Man liest bei Ihnen offiziell 32 Millionen Dollar Turniergewinne. Aber es ist ein offenes Geheimnis, das Spieler auch Anteile an sich selbst verkaufen und nicht alles selbst bekommen. Haben Sie mit Poker so viel verdient, das Sie nicht mehr arbeiten müssen?
Ja. Ich muss tatsächlich nicht mehr arbeiten gehen. Aber diese Redewendung ist mir nie durch den Kopf gegangen. Ich habe mir nie gedacht, ich muss das machen, um nicht mehr arbeiten zu gehen. Aber ich finde es spannend, offenbar ist das etwas, das eine große Rolle spielt. Aber ich finde es grauenvoll, nichts mehr zu tun. Ich finde es viel spannender zu sagen: Ich kann mir aussuchen, wo ich meine Energie investiere. Und das habe ich schnell erreicht. Seit ich 50.000 Euroauf dem Konto habe,kann ich mir aussuchen, wo ich lebe, was ich tue, wo ich hinfliege. Deswegen habe ich auch mit Poker aufgehört. Ja, ich kann mehr Geld machen, aber ich habe nicht mehr Freiheit.

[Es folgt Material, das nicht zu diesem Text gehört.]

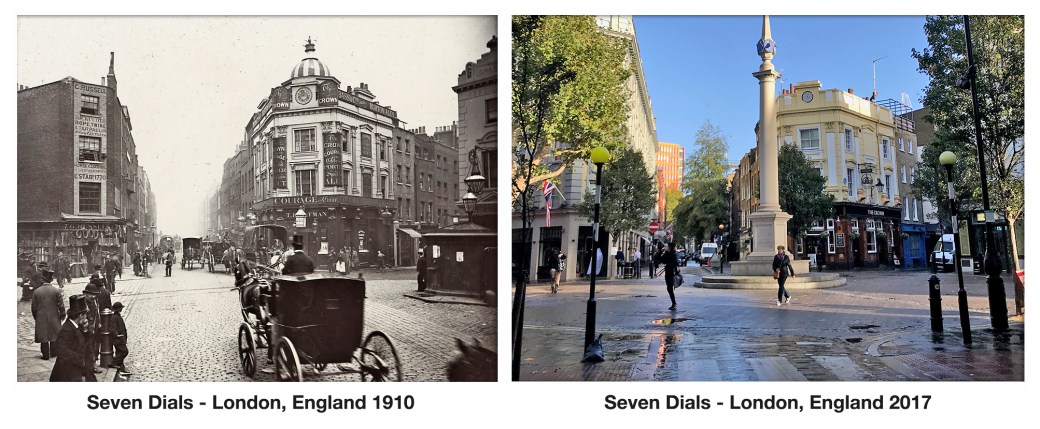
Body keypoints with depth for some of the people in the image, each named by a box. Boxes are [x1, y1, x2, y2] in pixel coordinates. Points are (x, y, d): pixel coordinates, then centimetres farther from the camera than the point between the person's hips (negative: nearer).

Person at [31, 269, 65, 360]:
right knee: (54, 335, 14)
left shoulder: (36, 291, -7)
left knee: (43, 336, 7)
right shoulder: (57, 291, -9)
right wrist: (62, 315, 7)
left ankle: (46, 354, 8)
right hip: (54, 318, 0)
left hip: (41, 318, 0)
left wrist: (35, 317, 13)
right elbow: (61, 306, -7)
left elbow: (34, 307, 0)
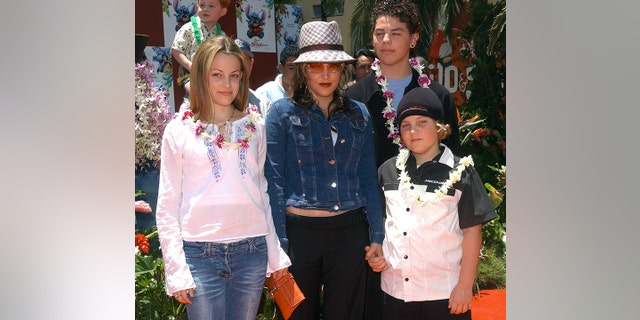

Sie haben in Wien eine Firma gegründet und eine Dachterrassenwohnung gekauft. Wollen Sie für immer in Wien bleiben?
Ich würde mich nicht fix festlegen, aber es ist sehr wahrscheinlich. Mir gefällt es hier sehr gut. Ich kann mir aber zwei Dinge vorstellen: Ich kann mir vorstellen, kurzfristig woanders hinzugehen. Weder mit dem Gedanken, ich muss hier weg, noch ich muss woanders hin.  Ich mag den Gedanken noch einmal komplett „Reset“ zu machen und zu gucken, wie ist das,  wenn ich jetzt mal in Buenos Aires bin und vier Monate dort verbringe. Was würde ich dann morgen machen? Würde ich tanzen gehen? Würde ich etwas lernen oder irgendein Projekt aufbauen?  Ich stelle mir oft die Frage: Würde ich die Dinge, die ich jetzt tue, auch tun, wenn ich noch einmal auf Null gehe. Das möchte ich bald machen. Und langfristig sehe ich mich in der Natur, weil es mich jedes Jahr mehr dort hinzieht. Ich möchte mir einen Ort aufbauen, wo ich eine Art Rückzugsort habe.

Natur bedeutet Berge?
Also ich liebe die österreichische Natur. So Richtung Semmering ist einer meiner Lieblingsorte, um Zeit zu verbringen. Oder in den Westen rüber. Ich habe den Ort noch nicht gefunden. Ich suche etwas, am liebsten viele, viele Hektar Erde. Ein bisschen ländlicher und auch um etwas anzubauen. Am besten so ein Bauernhof mit Tieren.

Das ist ein schönes Schlusswort. Danke, für das Gespräch.